The governor indicated that not all projects carry the same urgency. While students are expected to soon enter the new Arthur A. Richards K–8 School, he said other school reconstructions must be weighed individually. The rebuilding of Ivanna Eudora Kean High School, for example, “could wait,” he said.

Bryan argued that failing to sequence projects carefully could have serious economic consequences.
“What you're doing is you're putting all this money on the street. You're just creating tremendous inflation,” he said. “You're bringing in people, you're driving up the rent.”

If construction activity is not managed properly, Bryan warned, costs could spiral far beyond reasonable levels, reaching “$800 a square foot, where it should cost $125.” He expressed frustration that, in his view, “people don't understand economics in that level.” Program host and former Senator Neville James suggested that a more basic explanation of these dynamics might help the public better grasp the governor’s concerns.

The conversation later turned to workforce issues, an area that has become increasingly central as recovery projects move toward execution. Bryan responded to recent remarks from Delegate to Congress Stacey Plaskett, who told The Consortium following the State of the Territory Address that low unemployment figures mask a pool of disengaged Virgin Islanders who could be drawn back into the labor force through targeted training and upskilling.

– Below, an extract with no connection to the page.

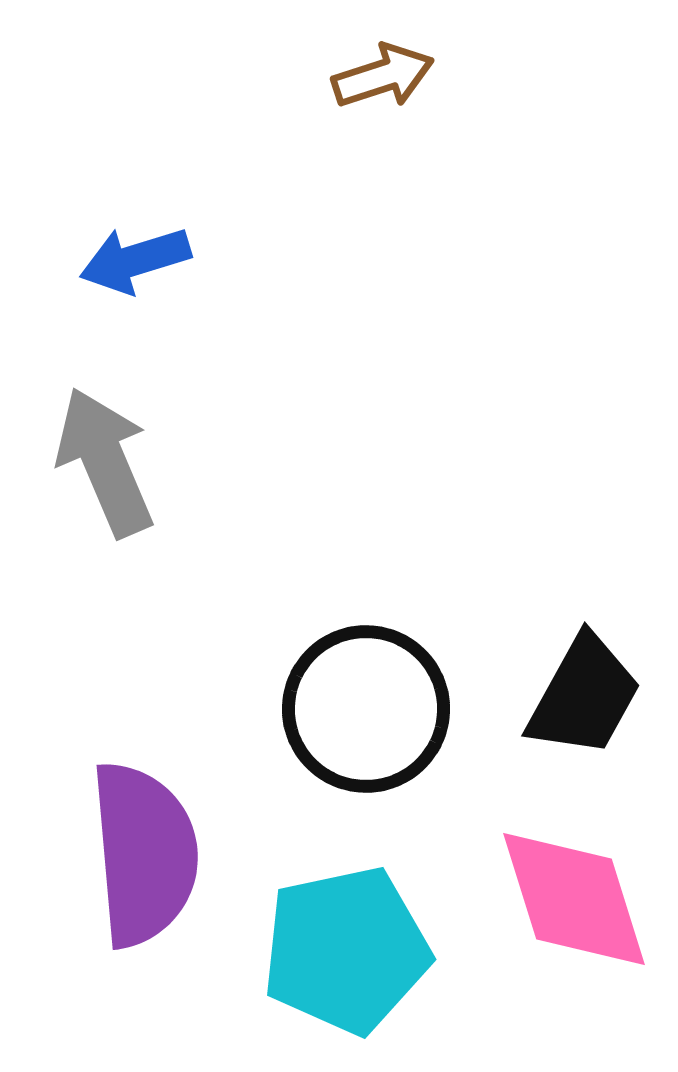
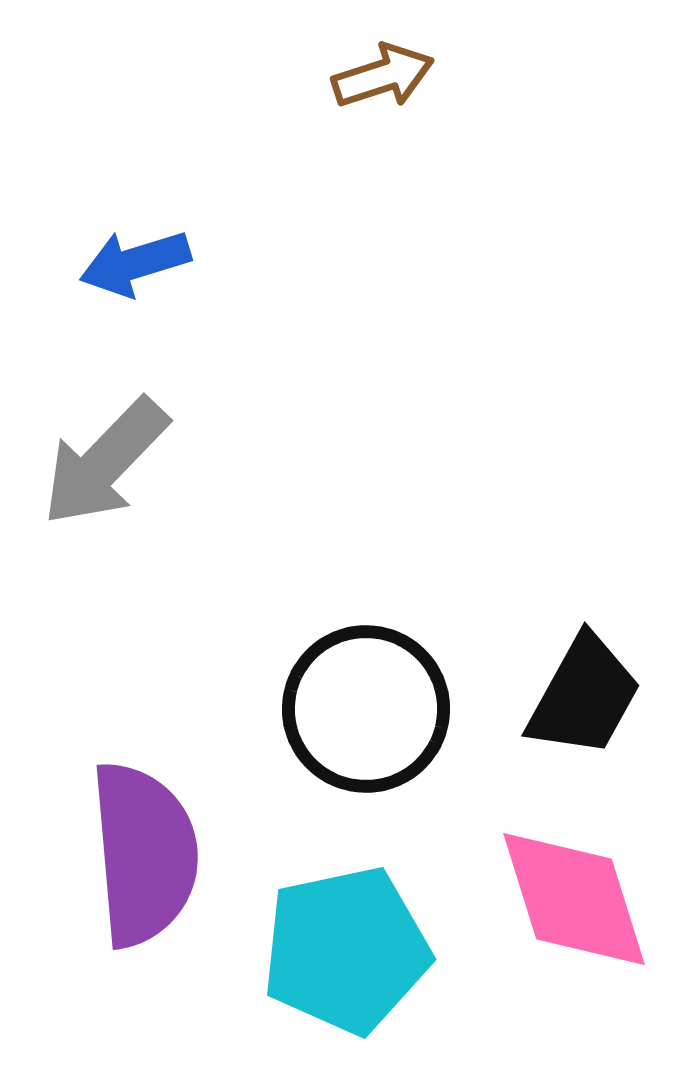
blue arrow: moved 3 px down
gray arrow: rotated 113 degrees counterclockwise
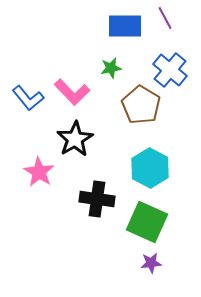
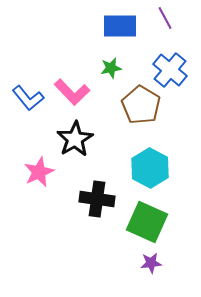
blue rectangle: moved 5 px left
pink star: rotated 16 degrees clockwise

Those comments, Bryan said, “surprised” him.
“I invite the Delegate to go down to look for these people who she talking about, who, ‘oh, they're not participating’,” he said. According to the governor, those who are not working simply “don't want to.”

While Plaskett suggested incentives and training could encourage reentry into the workforce, Bryan said the scale of the recovery demands a different approach. “We need people to work. We need to have foreign labor,” he said, estimating that roughly 5,000 skilled workers will be needed to carry out the recovery.

He also pointed to the aging profile of the existing construction workforce. “Old people,” Bryan said, before adding, “I consider myself an old person to be outside pushing a wheelbarrow,” referring to himself at age 57.

Expanding access to foreign labor, however, comes with its own complications. Bryan noted that decisions made decades ago continue to shape current options. He recalled community objections to migrant workers “coming and taking the jobs,” which ultimately led Congress to restrict H1B visas in the territory to entertainment and sports personnel.

Despite increasingly restrictive immigration policies at the federal level, Bryan said he is still exploring ways to revisit and potentially expand those visa limitations to meet the demands of the recovery effort.

Taken together, the governor’s remarks painted a picture of a recovery he believes is proceeding at the right speed, but one constrained by economic realities, workforce shortages, and policy decisions—past and present—that continue to shape how and when the territory rebuilds.